At the same time, blood pressure returned to normal, the cardiac output returned to normal, and left atrial pressure normalized. Therefore the cardiovascular bio-digital twin can quickly restore normal hemodynamics. Well-trained cardiologists conducted this study at the National Cardiovascular Center in Japan. They were one of the best-trained people in the country, but they admitted they couldn’t do this. I mean, the bio-digital twin outperformed these trained physicians.

So why did it happen? It is clear that even if they are well-trained, they can’t control multiple drugs simultaneously, but the bio-digital twin can.

But the story doesn’t end here. We redesigned the model to include metabolic characteristics of the native system in the bio-digital twin. The upgraded model taught us that lowering heart rate reduced cardiac oxygen consumption. Reducing oxygen consumption is essential to improve the prognosis of the heart, but reducing heart rate crushes hemodynamics. Now, this showed reducing heart rate. These red lines represent hemodynamics. Hemodynamics stayed constant. But if you look at drugs, those black lines, they change dynamically. Thanks to these dynamic changes, hemodynamics remained constant. As a result, we could reduce heart rate by 50 BPM and oxygen consumption by 25%. This is a significant reduction in oxygen consumption, and it may positively impact reducing myocardial infarction size.

Let me wrap up. Bio digital twin deepens our understanding of the cardiovascular system and enables virtual diagnosis and treatment. Bio digital twin-driven autonomous therapeutic intervention will contribute to standardizing therapy, improve treatment quality, and enable medical services to be available beyond time-space constraints.

Bio digital twin will help improve the efficiency of health care and establish a sustainable society. Innovative improvement of the bio-digital twin is essential to the realization of autonomous therapeutic intervention.

In conclusion, focused research on unmet needs is essential for establishing a sustainable future in medicine. Thank you very much.

Moderator: Thank you very much, Dr.Sunagawa. We have about five minutes for the Q&A session.
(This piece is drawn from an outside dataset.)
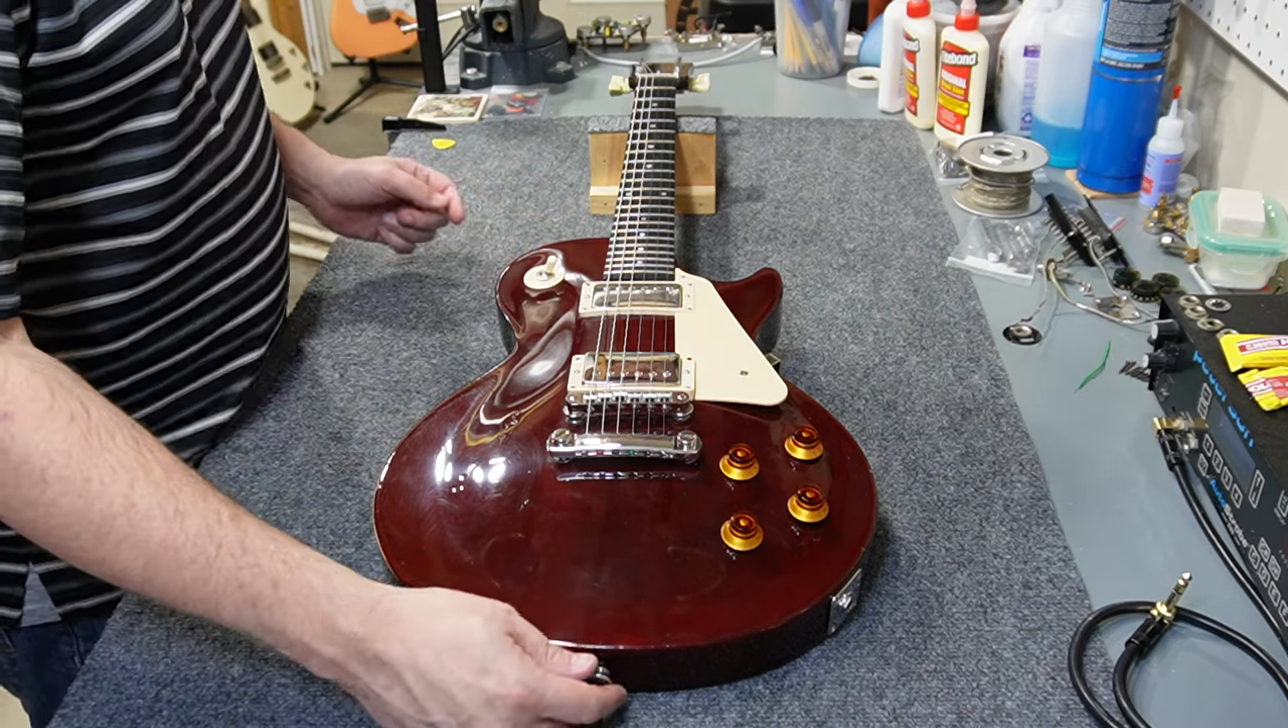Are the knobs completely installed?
Yes.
So if you have any questions from the audience, please raise your hand.

Attendee: Yeah. Great talk. I am David Gracious from Johns Hopkins. So I’ve heard several talks in the last few days on this exciting software program. And mostly, I’ve heard that you all are positioning it to do this autonomous therapy. But another opportunity is to find new drugs or ways to deal with heart disease. I’m curious if in your modeling you’ve discovered any, like maybe this is a therapy you should use that’s not currently used by cardiologists because that could also save an enormous number of lives. If you discover a new chemical or a new therapy that may not be used in like autonomous, but you could tell the doctors right now, all over the hospitals, you know, use this approach when someone comes in with a disease or an emergency. So the question is, have you discovered anything new that is not known, you know, to cardiologists today?

Kenji Sunagawa: Well. Thank you very much for asking an excellent question. The short answer is no. We have not discovered any new drugs. But we know what we need; when we start an autonomous intervention, it becomes very clear that if we give drugs that change many things simultaneously, they complicate the control. If a particular drug changes a particular property of the cardiovascular system, then adding different drugs is not so complicated. We can control each critical variable one by one with a corresponding drug. But I don’t see any drug that can do that. As a result, when we use one drug, we often need a second drug to cancel the undesired effect of the first drug. Therefore, if possible, we’d like to have a drug that works on an isolated property of the cardiovascular system. But I’m not sure it is possible. So, as I said, the short answer is no, and in terms of the easy usage of drugs to promote autonomous treatment, the uni-functional drug is preferable. That is my answer.